Your task: Transcribe the entries below word for word, beginning at the line with "вклада – от 2" and stopping after the line with "Schicksal eines Menschen"; drop all pictures.

Page images and extracted text:

⟨

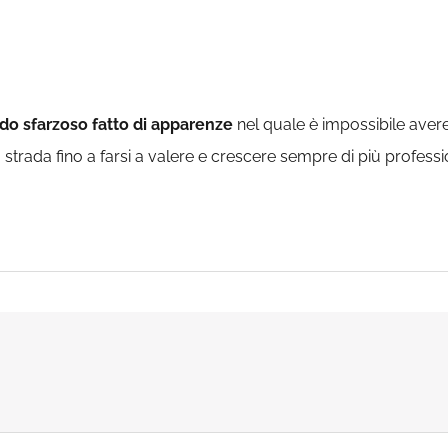
o sfarzoso fatto di apparenze
nel quale è impossibile avere 
a strada fino a farsi a valere e crescere sempre di più profe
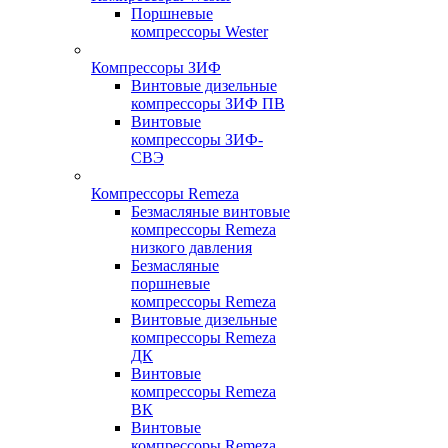
Поршневые
компрессоры Wester
Компрессоры ЗИФ
Винтовые дизельные
компрессоры ЗИФ ПВ
Винтовые
компрессоры ЗИФ-
СВЭ
Компрессоры Remeza
Безмасляные винтовые
компрессоры Remeza
низкого давления
Безмасляные
поршневые
компрессоры Remeza
Винтовые дизельные
компрессоры Remeza
ДК
Винтовые
компрессоры Remeza
ВК
Винтовые
компрессоры Remeza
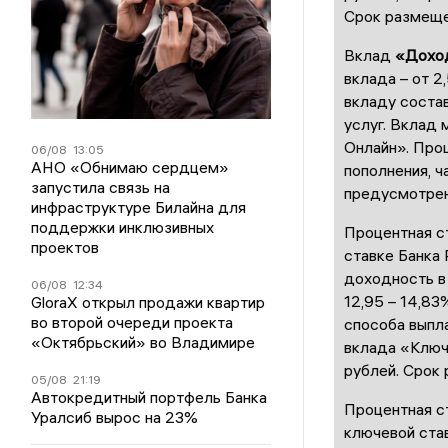
Срок размещени
Вклад
«Дохо
вклада – от 2
вкладу состав
услуг. Вклад 
Онлайн». Про
06/08
13:05
АНО «Обнимаю сердцем»
пополнения, ч
запустила связь на
предусмотрен
инфраструктуре Билайна для
поддержки инклюзивных
Процентная с
проектов
ставке Банка
доходность в
06/08
12:34
12,95 – 14,83
GloraX открыл продажи квартир
во второй очереди проекта
способа выпл
«Октябрьский» во Владимире
вклада «Ключе
рублей. Срок 
05/08
21:19
Автокредитный портфель Банка
Процентная с
Уралсиб вырос на 23%
ключевой став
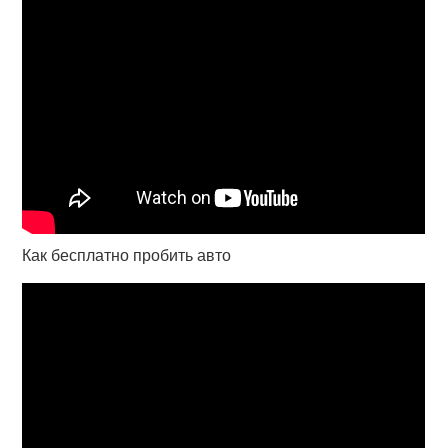
Как бесплатно пробить авто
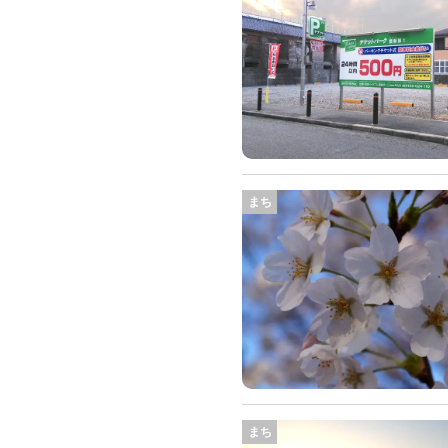
まち
まち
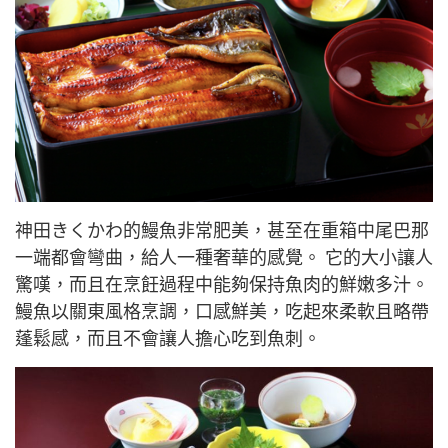
神田きくかわ的鰻魚非常肥美，甚至在重箱中尾巴那
一端都會彎曲，給人一種奢華的感覺。 它的大小讓人
驚嘆，而且在烹飪過程中能夠保持魚肉的鮮嫩多汁。
鰻魚以關東風格烹調，口感鮮美，吃起來柔軟且略帶
蓬鬆感，而且不會讓人擔心吃到魚刺。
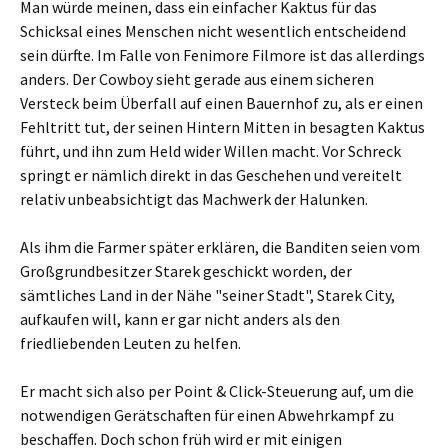
Man würde meinen, dass ein einfacher Kaktus für das
Schicksal eines Menschen nicht wesentlich entscheidend
sein dürfte. Im Falle von Fenimore Filmore ist das allerdings
anders. Der Cowboy sieht gerade aus einem sicheren
Versteck beim Überfall auf einen Bauernhof zu, als er einen
Fehltritt tut, der seinen Hintern Mitten in besagten Kaktus
führt, und ihn zum Held wider Willen macht. Vor Schreck
springt er nämlich direkt in das Geschehen und vereitelt
relativ unbeabsichtigt das Machwerk der Halunken.
Als ihm die Farmer später erklären, die Banditen seien vom
Großgrundbesitzer Starek geschickt worden, der
sämtliches Land in der Nähe "seiner Stadt", Starek City,
aufkaufen will, kann er gar nicht anders als den
friedliebenden Leuten zu helfen.
Er macht sich also per Point & Click-Steuerung auf, um die
notwendigen Gerätschaften für einen Abwehrkampf zu
beschaffen. Doch schon früh wird er mit einigen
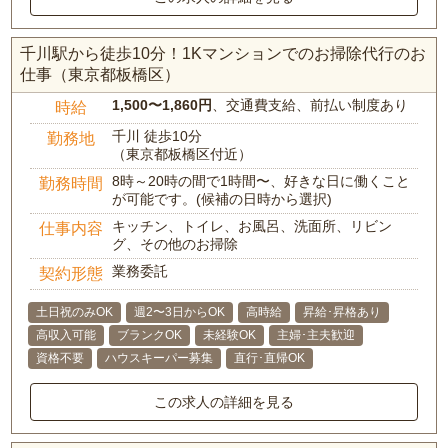
千川駅から徒歩10分！1Kマンションでのお掃除代行のお
仕事（東京都板橋区）
1,500〜1,860円
、交通費支給、前払い制度あり
時給
千川 徒歩10分
勤務地
（東京都板橋区付近）
8時～20時の間で1時間〜、好きな日に働くこと
勤務時間
が可能です。(候補の日時から選択)
キッチン、トイレ、お風呂、洗面所、リビン
仕事内容
グ、その他のお掃除
業務委託
契約形態
土日祝のみOK
週2〜3日からOK
高時給
昇給･昇格あり
高収入可能
ブランクOK
未経験OK
主婦･主夫歓迎
資格不要
ハウスキーパー募集
直行･直帰OK
この求人の詳細を見る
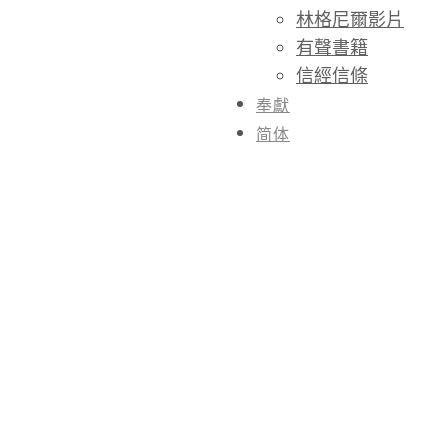
林格尼爾影片
有聲書籍
信經信條
奉獻
简体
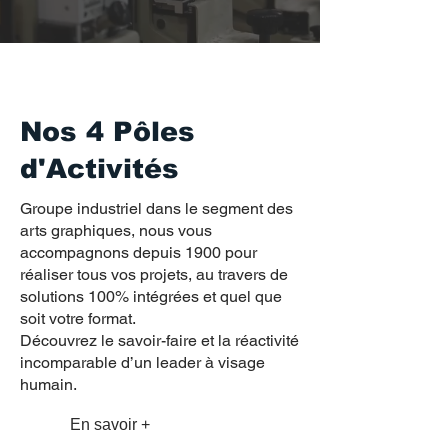
Nos 4 Pôles
d'Activités
Groupe industriel dans le segment des
arts graphiques, nous vous
accompagnons depuis 1900 pour
réaliser tous vos projets, au travers de
solutions 100% intégrées et quel que
soit votre format.
Découvrez le savoir-faire et la réactivité
incomparable d’un leader à visage
humain.
En savoir +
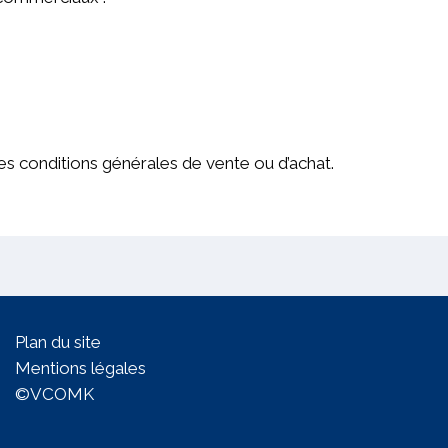
es conditions générales de vente ou d’achat.
Plan du site
Mentions légales
©VCOMK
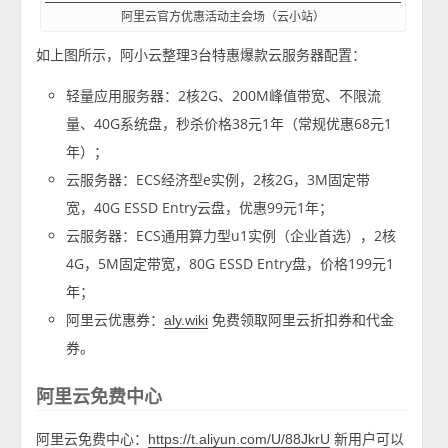
阿里云官方优惠活动主会场（云小站）
如上图所示，阿小云整理3台特惠爆款云服务器配置：
轻量应用服务器：2核2G、200M峰值带宽、不限流
量、40G系统盘，秒杀价格38元1年（常规优惠68元1
年）；
云服务器：ECS经济型e实例，2核2G，3M固定带
宽，40G ESSD Entry云盘，优惠99元1年；
云服务器：ECS通用算力型u1实例（企业首选），2核
4G，5M固定带宽，80G ESSD Entry盘，价格199元1
年；
阿里云优惠券：
免费领取阿里云折扣券和代金
aly.wiki
券。
阿里云免费中心
阿里云免费中心：
新用户可以
https://t.aliyun.com/U/88JkrU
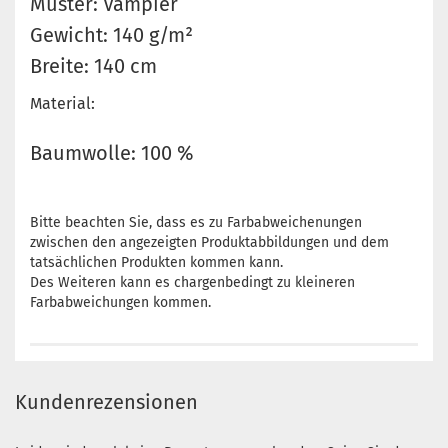
Muster: Vampier
Gewicht: 140 g/m²
Breite: 140 cm
Material:
Baumwolle: 100 %
Bitte beachten Sie, dass es zu Farbabweichenungen
zwischen den angezeigten Produktabbildungen und dem
tatsächlichen Produkten kommen kann.
Des Weiteren kann es chargenbedingt zu kleineren
Farbabweichungen kommen.
Kundenrezensionen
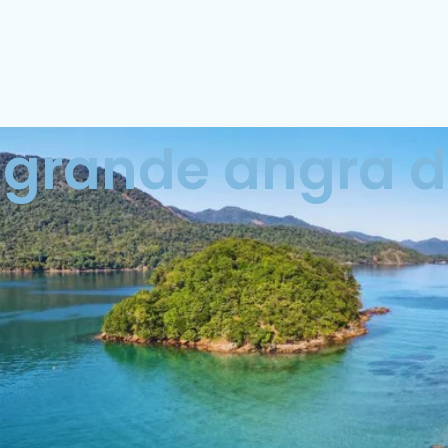
 grande angra d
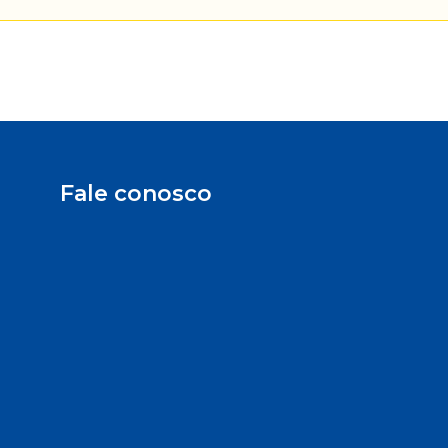
Fale conosco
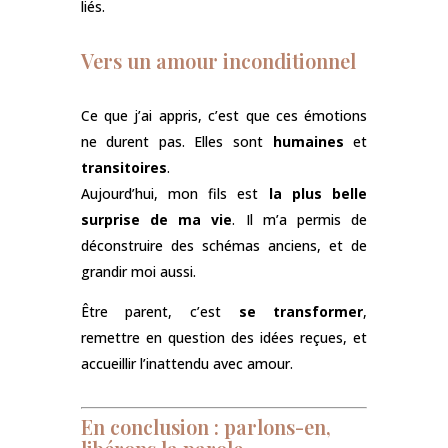
liés.
Vers un amour inconditionnel
Ce que j’ai appris, c’est que ces émotions
ne durent pas. Elles sont
humaines
et
transitoires
.
Aujourd’hui, mon fils est
la plus belle
surprise de ma vie
. Il m’a permis de
déconstruire des schémas anciens, et de
grandir moi aussi.
Être parent, c’est
se transformer
,
remettre en question des idées reçues, et
accueillir l’inattendu avec amour.
En conclusion : parlons-en,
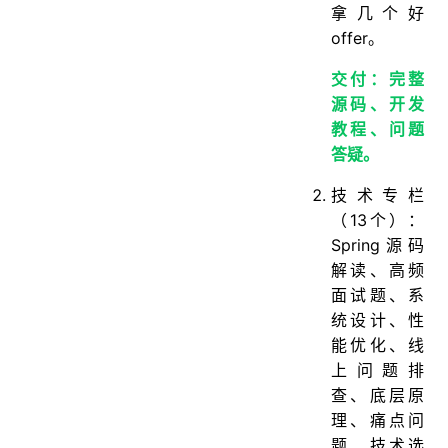
拿几个好
offer。
交付：完整
源码、开发
教程、问题
答疑。
技术专栏
（13个）：
Spring源码
解读、高频
面试题、系
统设计、性
能优化、线
上问题排
查、底层原
理、痛点问
题、技术选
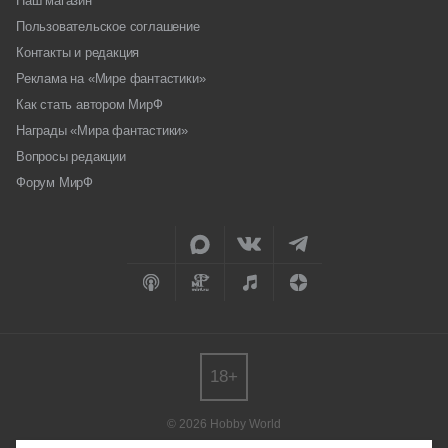
Наш магазин
Пользовательское соглашение
Контакты и редакция
Реклама на «Мире фантастики»
Как стать автором МирФ
Награды «Мира фантастики»
Вопросы редакции
Форум МирФ
18+
© 2026 Hobby World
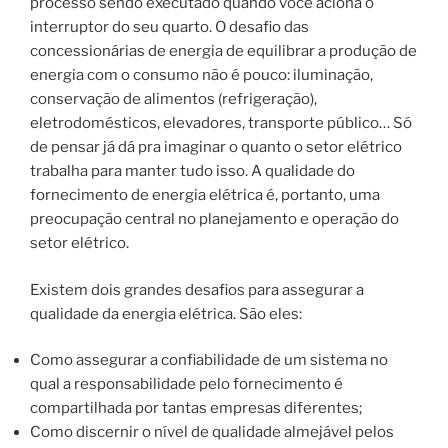
processo sendo executado quando você aciona o
interruptor do seu quarto. O desafio das
concessionárias de energia de equilibrar a produção de
energia com o consumo não é pouco: iluminação,
conservação de alimentos (refrigeração),
eletrodomésticos, elevadores, transporte público… Só
de pensar já dá pra imaginar o quanto o setor elétrico
trabalha para manter tudo isso. A qualidade do
fornecimento de energia elétrica é, portanto, uma
preocupação central no planejamento e operação do
setor elétrico.
Existem dois grandes desafios para assegurar a
qualidade da energia elétrica. São eles:
Como assegurar a confiabilidade de um sistema no
qual a responsabilidade pelo fornecimento é
compartilhada por tantas empresas diferentes;
Como discernir o nível de qualidade almejável pelos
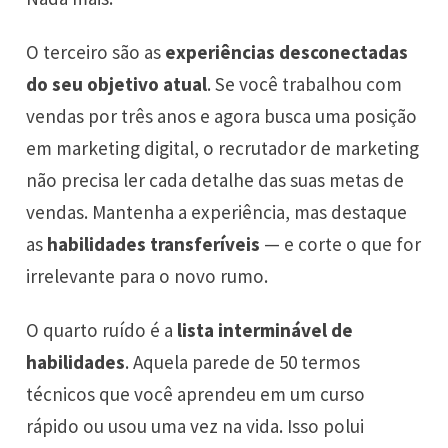
O terceiro são as
experiências desconectadas
do seu objetivo atual
. Se você trabalhou com
vendas por três anos e agora busca uma posição
em marketing digital, o recrutador de marketing
não precisa ler cada detalhe das suas metas de
vendas. Mantenha a experiência, mas destaque
as
habilidades transferíveis
— e corte o que for
irrelevante para o novo rumo.
O quarto ruído é a
lista interminável de
habilidades
. Aquela parede de 50 termos
técnicos que você aprendeu em um curso
rápido ou usou uma vez na vida. Isso polui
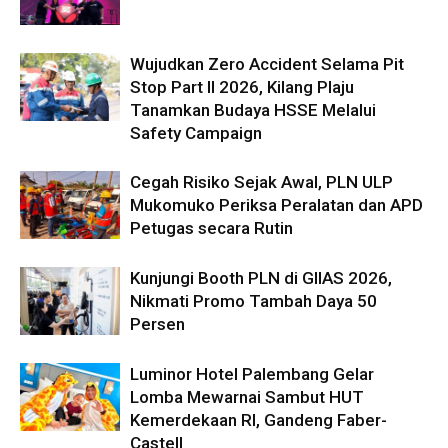
Wujudkan Zero Accident Selama Pit
Stop Part II 2026, Kilang Plaju
Tanamkan Budaya HSSE Melalui
Safety Campaign
Cegah Risiko Sejak Awal, PLN ULP
Mukomuko Periksa Peralatan dan APD
Petugas secara Rutin
Kunjungi Booth PLN di GIIAS 2026,
Nikmati Promo Tambah Daya 50
Persen
Luminor Hotel Palembang Gelar
Lomba Mewarnai Sambut HUT
Kemerdekaan RI, Gandeng Faber-
Castell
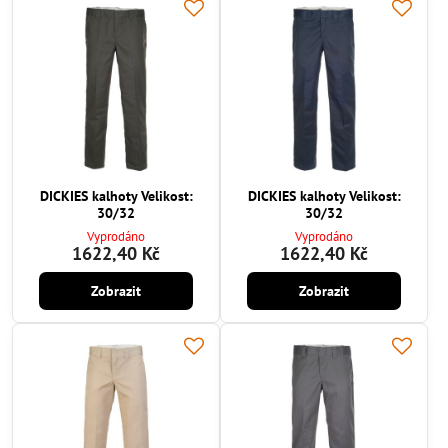
DICKIES kalhoty Velikost:
DICKIES kalhoty Velikost:
30/32
30/32
Vyprodáno
Vyprodáno
1622,40 Kč
1622,40 Kč
Zobrazit
Zobrazit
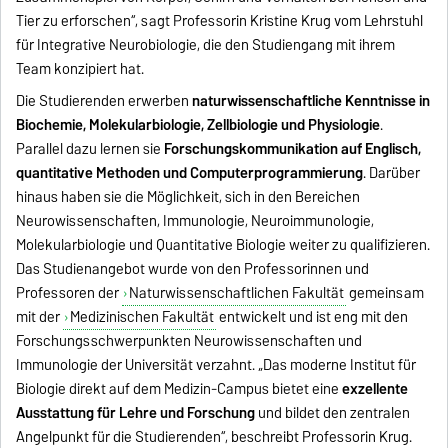
Tier zu erforschen“, sagt Professorin Kristine Krug vom Lehrstuhl
für Integrative Neurobiologie, die den Studiengang mit ihrem
Team konzipiert hat.
Die Studierenden erwerben
naturwissenschaftliche Kenntnisse in
Biochemie, Molekularbiologie, Zellbiologie und Physiologie
.
Parallel dazu lernen sie
Forschungskommunikation auf Englisch,
quantitative Methoden und Computerprogrammierung
. Darüber
hinaus haben sie die Möglichkeit, sich in den Bereichen
Neurowissenschaften, Immunologie, Neuroimmunologie,
Molekularbiologie und Quantitative Biologie weiter zu qualifizieren.
Das Studienangebot wurde von den Professorinnen und
Professoren der
Naturwissenschaftlichen Fakultät
gemeinsam
mit der
Medizinischen Fakultät
entwickelt und ist eng mit den
Forschungsschwerpunkten Neurowissenschaften und
Immunologie der Universität verzahnt. „Das moderne Institut für
Biologie direkt auf dem Medizin-Campus bietet eine
exzellente
Ausstattung für Lehre und Forschung
und bildet den zentralen
Angelpunkt für die Studierenden“, beschreibt Professorin Krug.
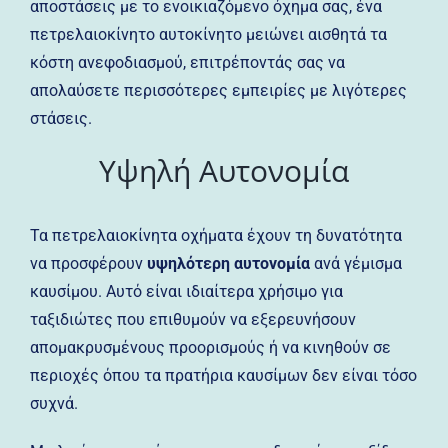
αποστάσεις με το ενοικιαζόμενο όχημα σας, ένα
πετρελαιοκίνητο αυτοκίνητο μειώνει αισθητά τα
κόστη ανεφοδιασμού, επιτρέποντάς σας να
απολαύσετε περισσότερες εμπειρίες με λιγότερες
στάσεις.
Υψηλή Αυτονομία
Τα πετρελαιοκίνητα οχήματα έχουν τη δυνατότητα
να προσφέρουν
υψηλότερη αυτονομία
ανά γέμισμα
καυσίμου. Αυτό είναι ιδιαίτερα χρήσιμο για
ταξιδιώτες που επιθυμούν να εξερευνήσουν
απομακρυσμένους προορισμούς ή να κινηθούν σε
περιοχές όπου τα πρατήρια καυσίμων δεν είναι τόσο
συχνά.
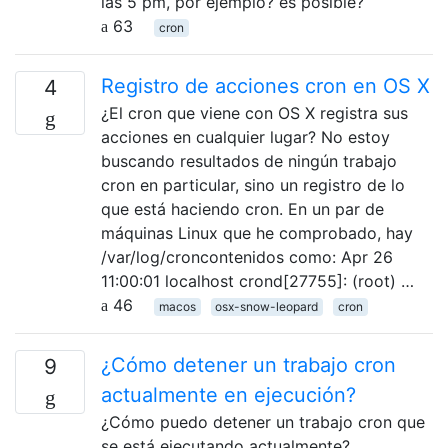
las 5 pm, por ejemplo? es posible?
63
cron
Registro de acciones cron en OS X
4
¿El cron que viene con OS X registra sus
acciones en cualquier lugar? No estoy
buscando resultados de ningún trabajo
cron en particular, sino un registro de lo
que está haciendo cron. En un par de
máquinas Linux que he comprobado, hay
/var/log/croncontenidos como: Apr 26
11:00:01 localhost crond[27755]: (root) …
46
macos
osx-snow-leopard
cron
¿Cómo detener un trabajo cron
9
actualmente en ejecución?
¿Cómo puedo detener un trabajo cron que
se está ejecutando actualmente?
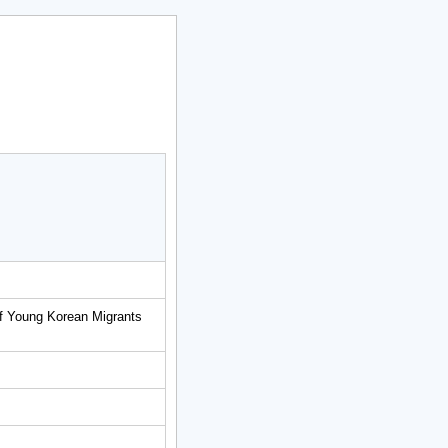
of Young Korean Migrants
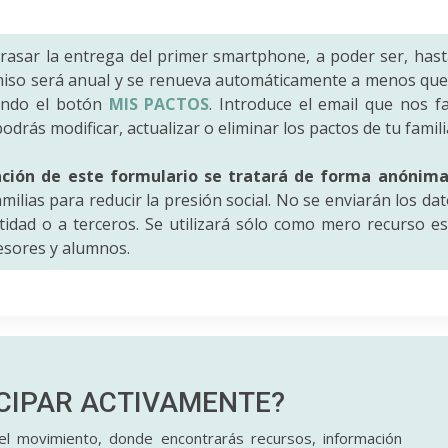
trasar la entrega del primer smartphone, a poder ser, hast
iso será anual y se renueva automáticamente a menos que 
ando el botón
MIS PACTOS
. Introduce el email que nos fac
odrás modificar, actualizar o eliminar los pactos de tu famili
ación de este formulario se tratará de forma anónim
amilias para reducir la presión social. No se enviarán los da
idad o a terceros. Se utilizará sólo como mero recurso es
fesores y alumnos.
ICIPAR
ACTIVAMENTE?
l movimiento, donde encontrarás recursos, información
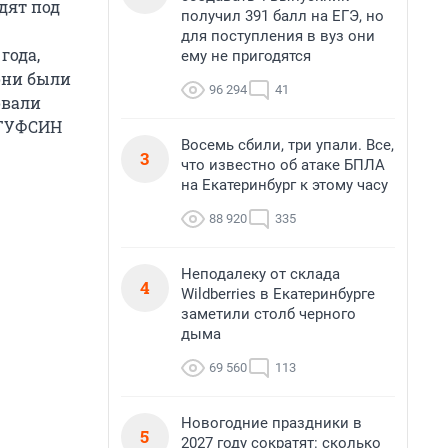
дят под
получил 391 балл на ЕГЭ, но
для поступления в вуз они
года,
ему не пригодятся
 они были
96 294
41
овали
 ГУФСИН
Восемь сбили, три упали. Все,
3
что известно об атаке БПЛА
на Екатеринбург к этому часу
88 920
335
Неподалеку от склада
4
Wildberries в Екатеринбурге
заметили столб черного
дыма
69 560
113
Новогодние праздники в
5
2027 году сократят: сколько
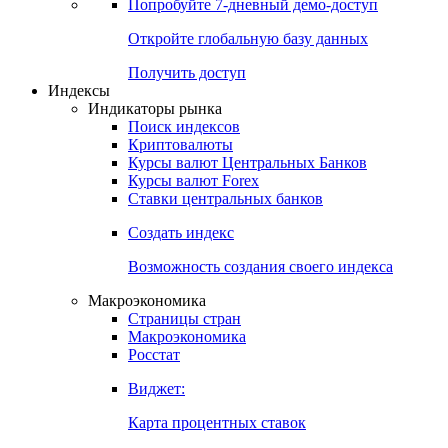
Попробуйте
7-дневный
демо-доступ
Откройте глобальную базу данных
Получить доступ
Индексы
Индикаторы рынка
Поиск индексов
Криптовалюты
Курсы валют Центральных Банков
Курсы валют Forex
Ставки центральных банков
Создать индекс
Возможность создания своего индекса
Макроэкономика
Страницы стран
Макроэкономика
Росстат
Виджет:
Карта процентных ставок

⟩

The answer:
вклада – от 2
вкладу состав
услуг. Вклад 
Онлайн». Про
06/08
13:05
АНО «Обнимаю сердцем»
пополнения, ч
запустила связь на
предусмотрен
инфраструктуре Билайна для
поддержки инклюзивных
Процентная с
проектов
ставке Банка
доходность в
06/08
12:34
12,95 – 14,83
GloraX открыл продажи квартир
во второй очереди проекта
способа выпл
«Октябрьский» во Владимире
вклада «Ключе
рублей. Срок 
05/08
21:19
Автокредитный портфель Банка
Процентная с
Уралсиб вырос на 23%
ключевой став
Как бесплатно пробить авто
まち
まち
神田きくかわ的鰻魚非常肥美，甚至在重箱中尾巴那
一端都會彎曲，給人一種奢華的感覺。 它的大小讓人
驚嘆，而且在烹飪過程中能夠保持魚肉的鮮嫩多汁。
鰻魚以關東風格烹調，口感鮮美，吃起來柔軟且略帶
蓬鬆感，而且不會讓人擔心吃到魚刺。
Man würde meinen, dass ein einfacher Kaktus für das
Schicksal eines Menschen nicht wesentlich entscheidend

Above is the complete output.